> [Activity] Show every line in the items below that contains the word "values".

> [Provided records]

::::::

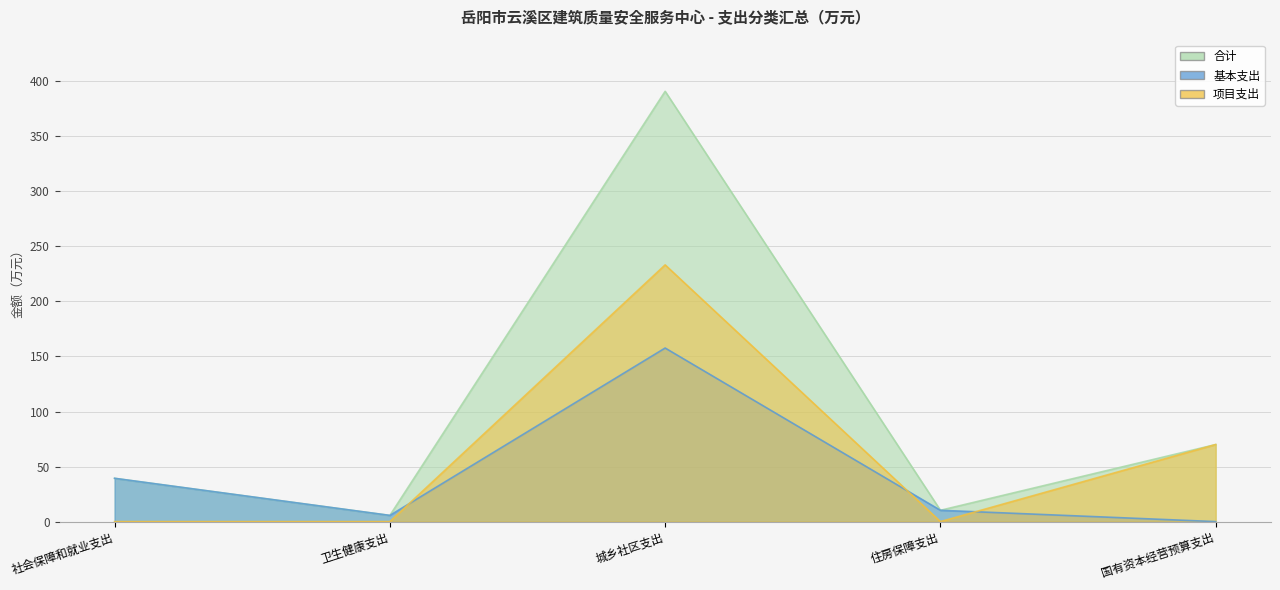

Reading right to left, transcribe all the data shown in this chart.

合计: 70.0	10.3	390.9	5.6	39.3
基本支出: 0.0	10.3	157.7	5.6	39.3
项目支出: 70.0	0.0	233.2	0.0	0.0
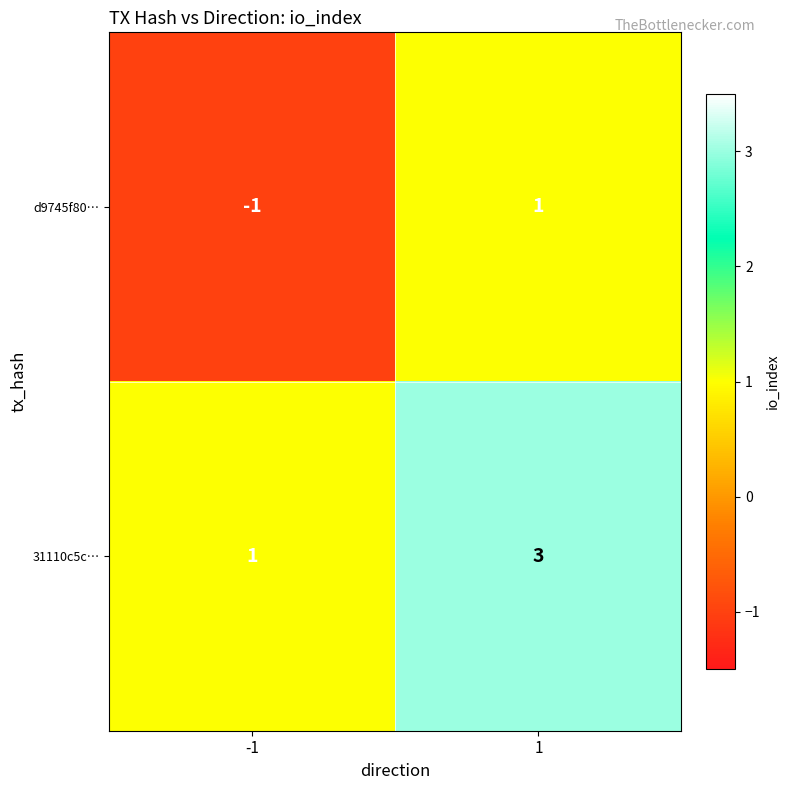

Which label corresponds to the smallest value in the chart?

-1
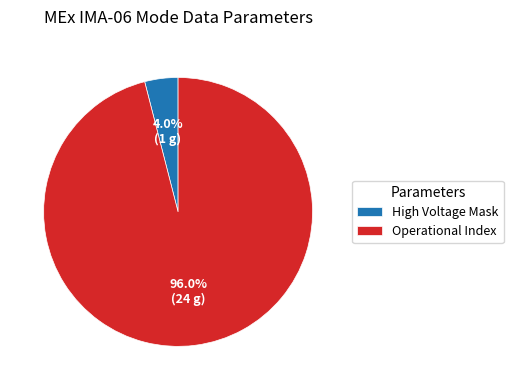

What is the largest slice in the pie chart?

Operational Index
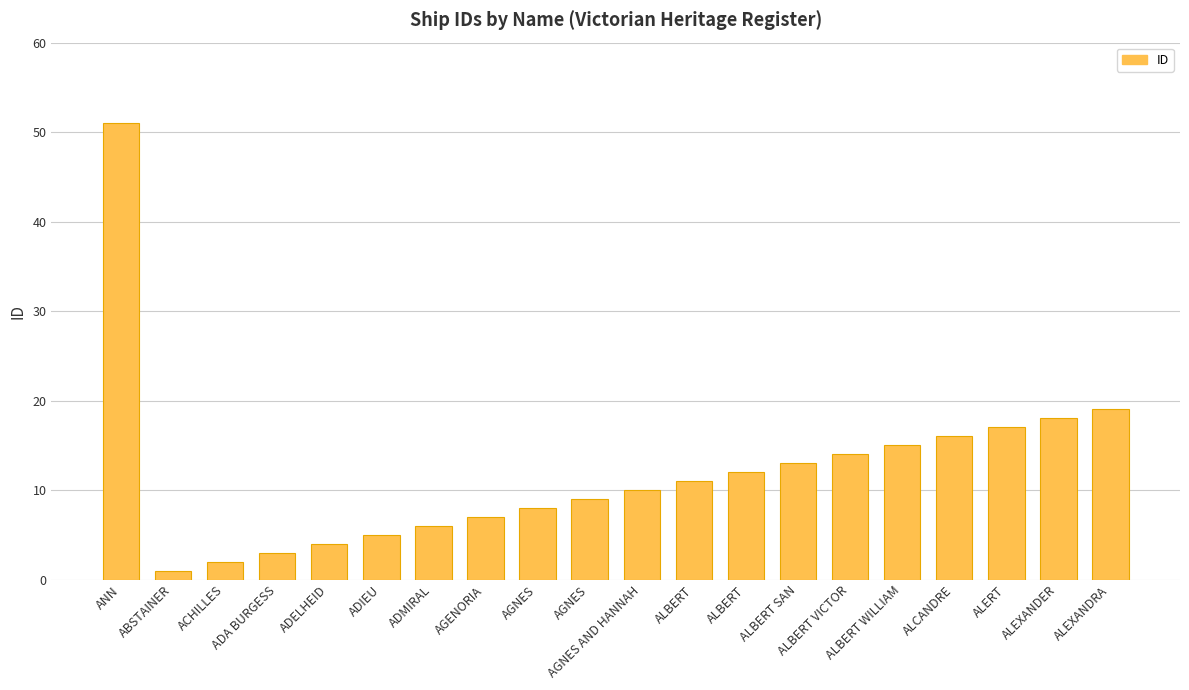

What is the sum of the values at AGENORIA and AGNES?

15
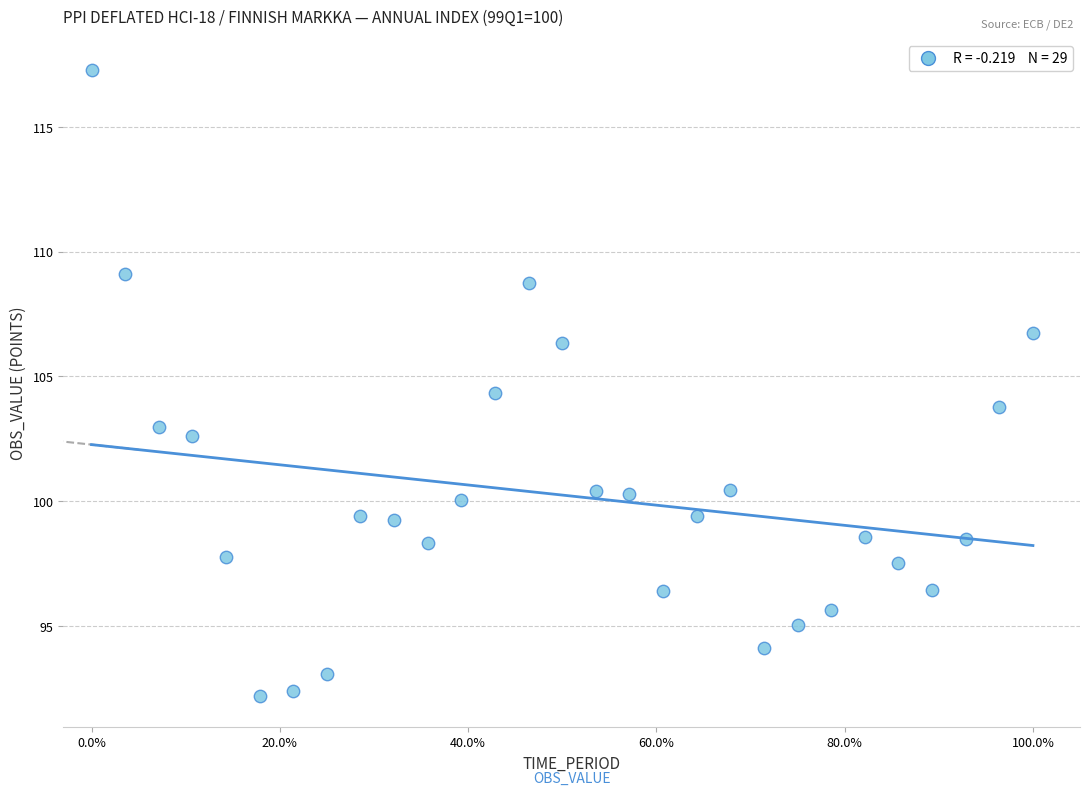

What is the range of Y values (max minus min)?

25.1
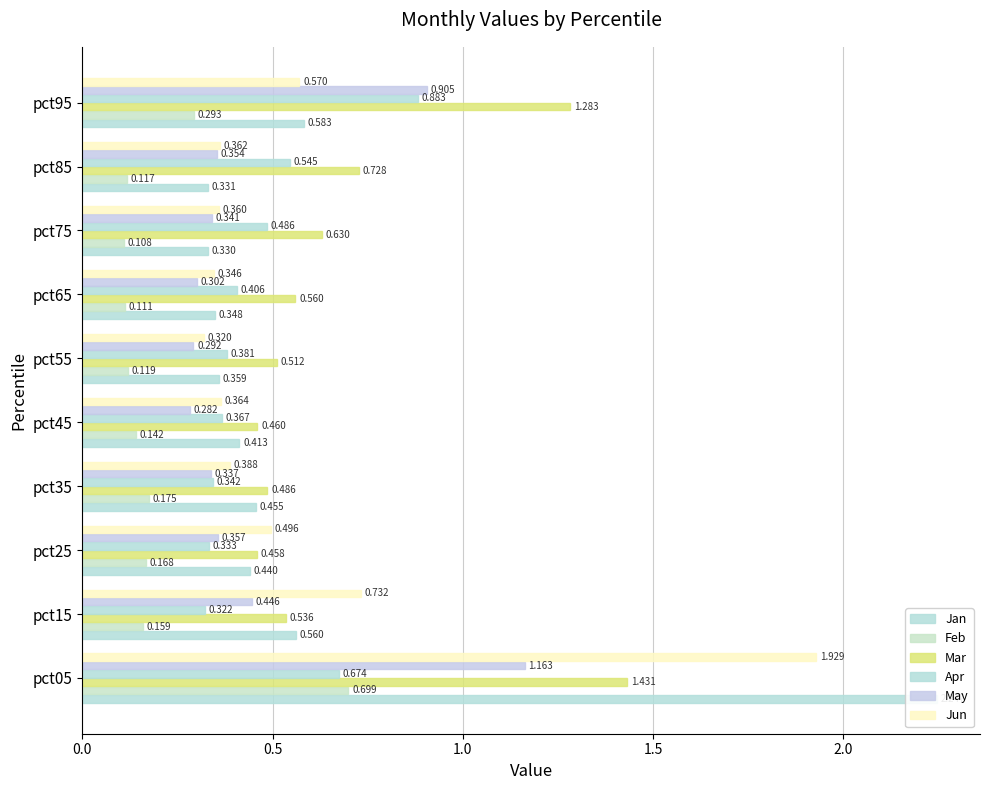

Reading left to right, transcribe all the data shown in this chart.

Jan: 2.2	0.6	0.4	0.5	0.4	0.4	0.3	0.3	0.3	0.6
Feb: 0.7	0.2	0.2	0.2	0.1	0.1	0.1	0.1	0.1	0.3
Mar: 1.4	0.5	0.5	0.5	0.5	0.5	0.6	0.6	0.7	1.3
Apr: 0.7	0.3	0.3	0.3	0.4	0.4	0.4	0.5	0.5	0.9
May: 1.2	0.4	0.4	0.3	0.3	0.3	0.3	0.3	0.4	0.9
Jun: 1.9	0.7	0.5	0.4	0.4	0.3	0.3	0.4	0.4	0.6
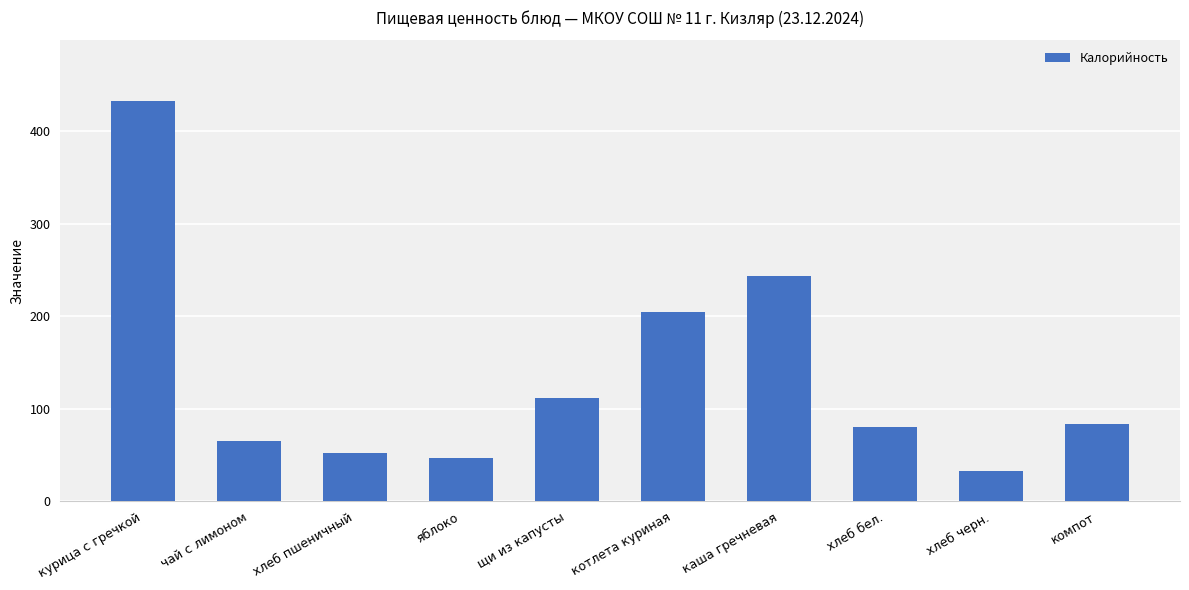

Is it true that the value at щи из капусты is 179?

False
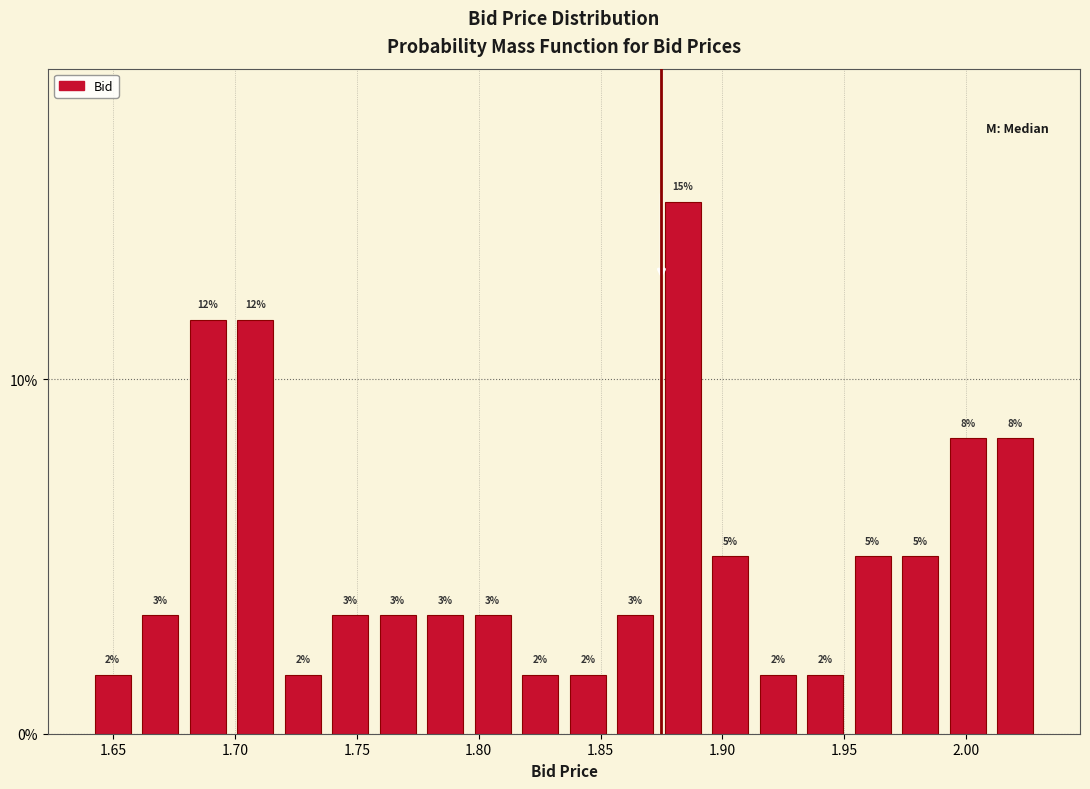

Read against the x-axis, roughly where is the centre of the tallest bar?

1.885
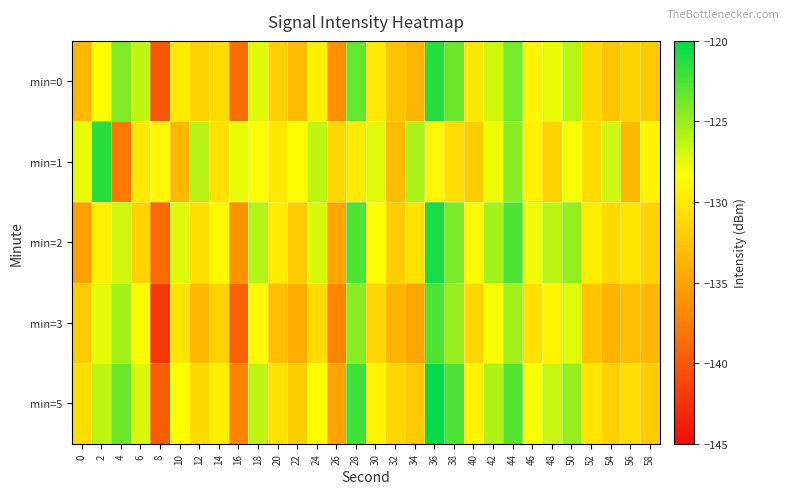

What is the total value across all series at 2?

-633.0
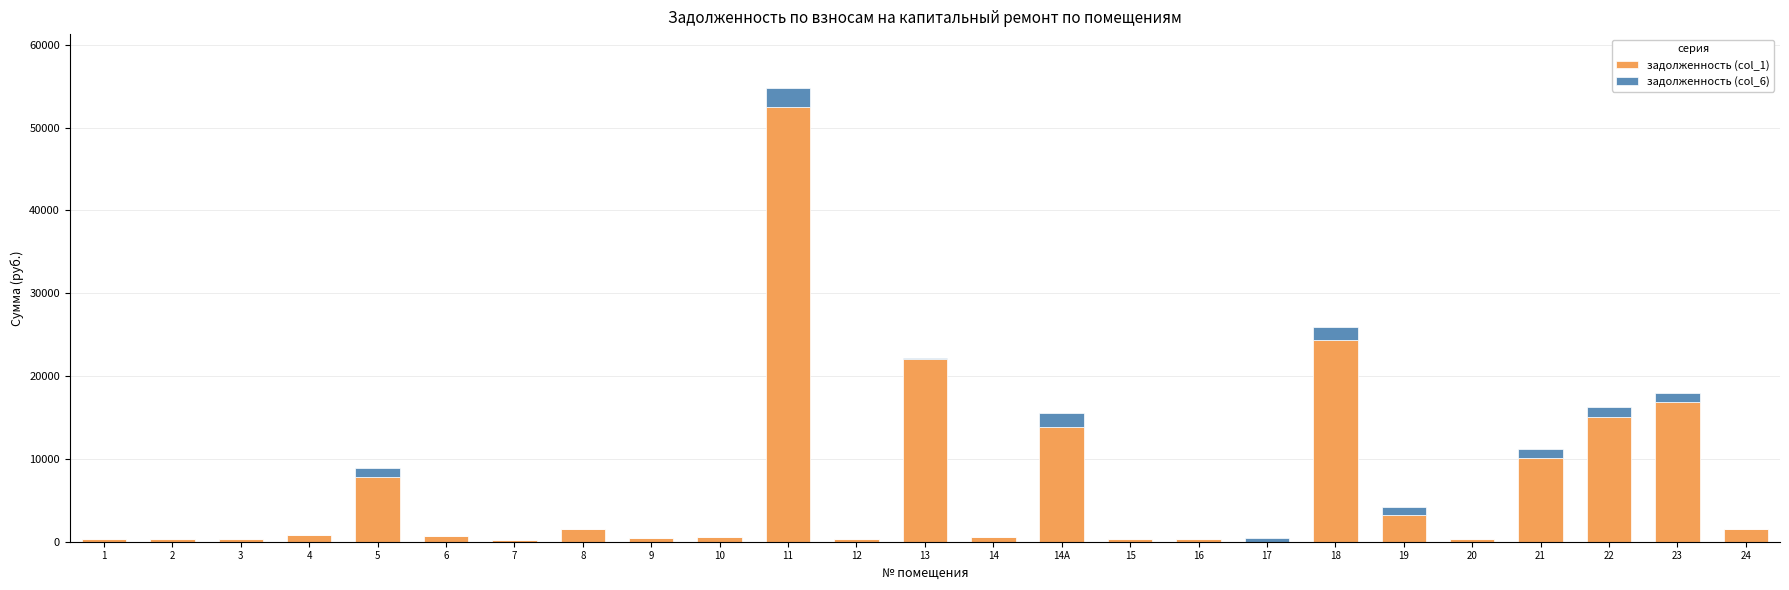

The value of задолженность (col_1) at 21 is 10050.7. True or false?

True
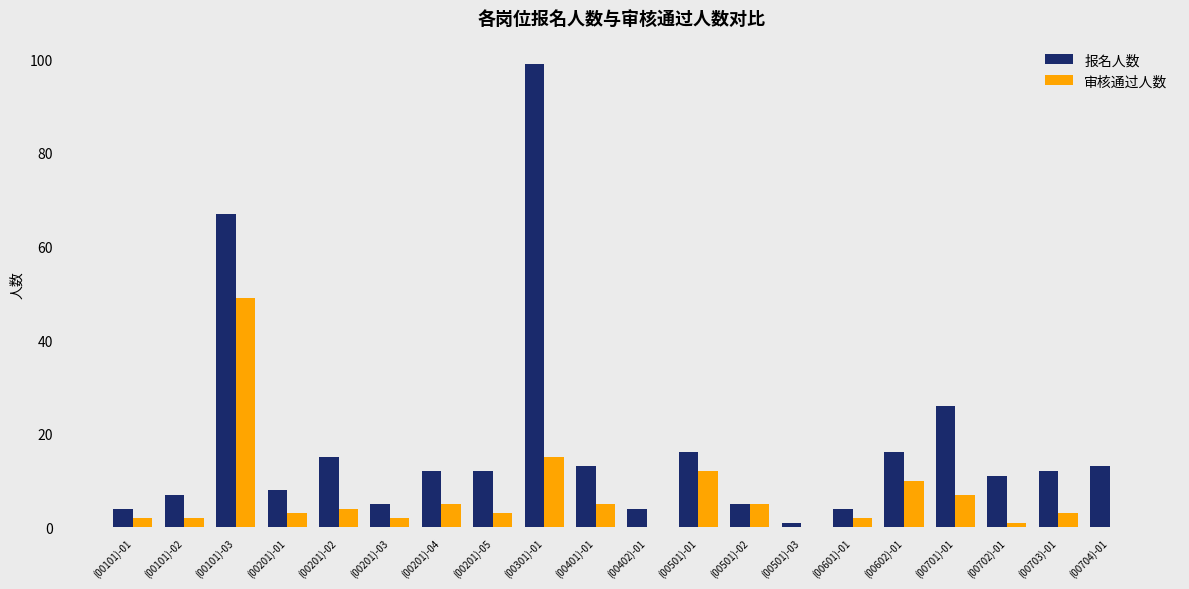

Is the value of 报名人数 at (00101)-02 greater than the value of 审核通过人数 at (00101)-03?

No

::::::

> [Answer for the task]
What is the sum of the values at AGENORIA and AGNES?
What is the range of Y values (max minus min)?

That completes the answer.